How do they determine whether a link or a relationship between individuals or legal entities exist?

In each country the laws regulate differently what is considered to be a relationship between companies or individuals. In Spain, from a tax point of view, a link is considered to exist in the following cases (which are regulated in article 18 of the corporate income tax law):

  • A corporation and shareholders with a shareholding of at least 25%.
  • A corporation and its administrators, whether de jure or de facto.
  • A company and the spouses and relatives up to the second degree of the shareholders and administrators.
  • Two companies that are part of the same group.
  • A company and the administrators of another company belonging to the same group.
  • A company and another company in which it has an indirect shareholding of at least 25%.
  • Two companies owned at least 25% by the same partners, their spouses or relatives up to the second degree.
  • A Spanish company and its permanent establishment abroad.
  • A non-resident company and its permanent establishment in Spain.


When a transaction is carried out between the individuals or entities detailed above, it is important to verify that the sale has been made at a market price, so that it can be proved before the Tax Agency in order to avoid corrections or regularizations if it considers that there are discrepancies between the value of the transaction and the market prices.

What obligations do companies have in relation to the application of transfer pricing?

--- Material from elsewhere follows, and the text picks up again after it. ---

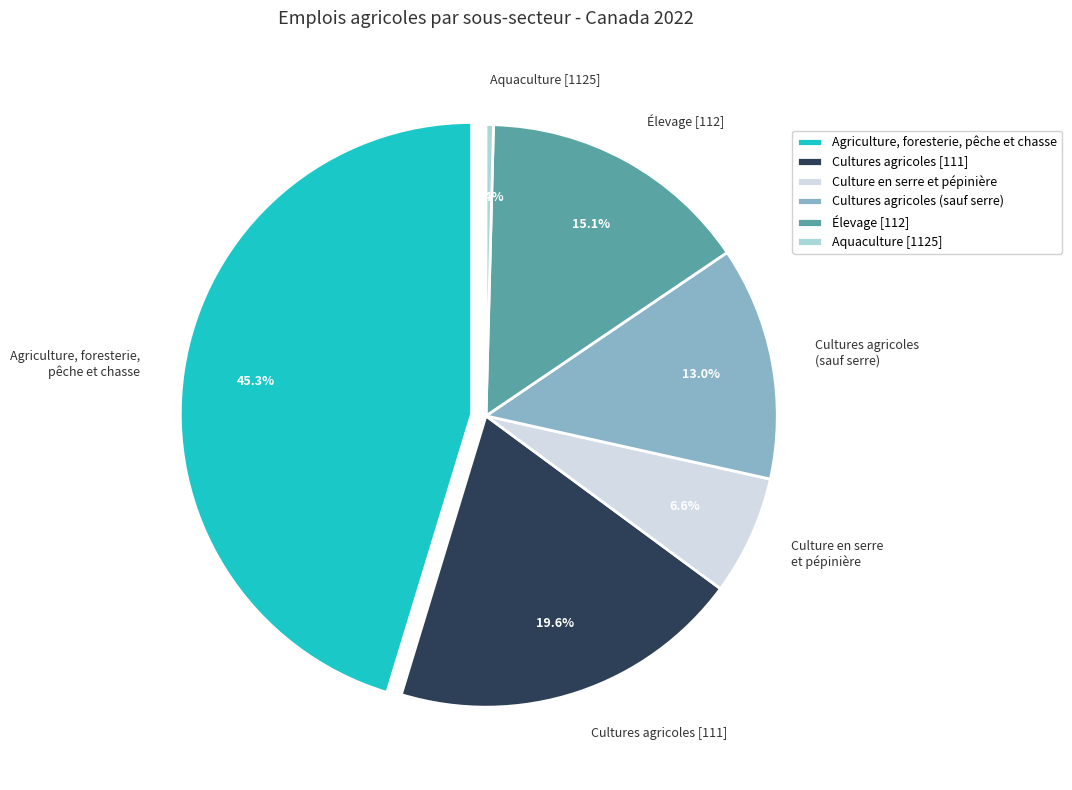

Is it true that 2022 is 26% of the pie?

False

In the event of a transaction between the entities and individuals detailed in the previous section, certain obligations arise for the taxpayers, which are the following:

  • Information obligations. They are subdivided into two:
    • Country-by-country information (Form 231). Related entities or individuals are required to provide country-by-country information in accordance with the provisions of article 14 of the corporate income tax regulations, which expressly states that country-by-country information shall be required from entities that are the controlling entities of a group, when the turnover of all the individuals or entities that form part of the group is at least 750 million euros.
    • Information on related party transactions (form 232). In the event that there are related party transactions, the companies or individuals involved must file form 232 (informative declaration of related party transactions and of transactions and situations related to countries or territories classified as tax havens) to inform the Tax Authorities.

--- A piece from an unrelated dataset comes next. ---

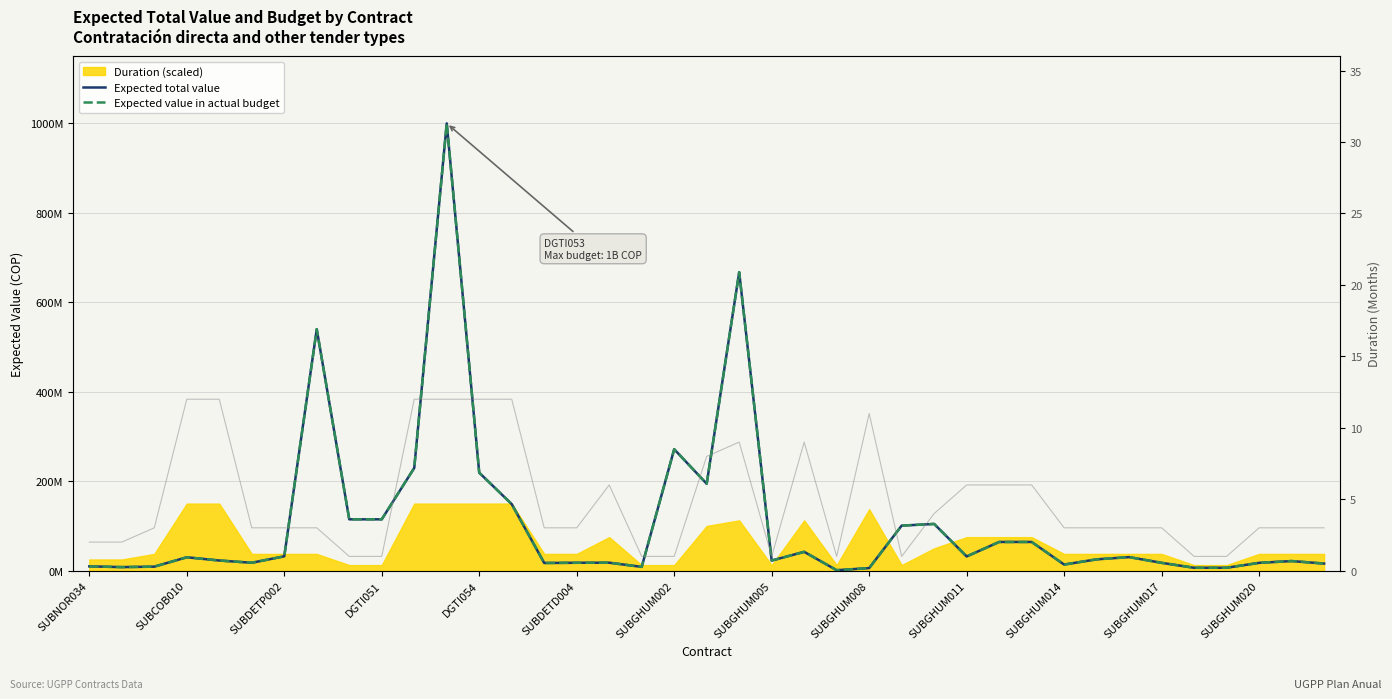

True or false: Expected value in actual budget and Expected total value cross at least once.

False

  • Documentation obligations. The corporate income tax law requires that transactions carried out between related individuals or entities are valued based on a market value. Market value is considered to be the value that would have been agreed upon by independent individuals or entities under conditions of free competition. The documents that must be made available to the tax authorities in order to prove that the transaction has been made on the basis of a market value is subdivided into:
    • Documentation relating to the structure, organization, activities, intangible assets, financial and tax situation of the group, among others. This documentation is mandatory for groups with a net turnover of 45 million euros or more.
    • Taxpayer’s documentation: taxpayer’s information, information on related party transactions and taxpayer’s economic-financial information, in the case of related individuals or entities whose net turnover is equal to or greater than 45 million euros. If the net turnover is lower, simplified documentation will be provided.

As you have seen, transfer pricing regulations involve a series of formal obligations and a thorough knowledge of tax legislation. For this reason, it is essential that, if you are going to carry out an operation of this type, you consult with a tax expert who will advise you in all the processing and information to the Tax Authorities.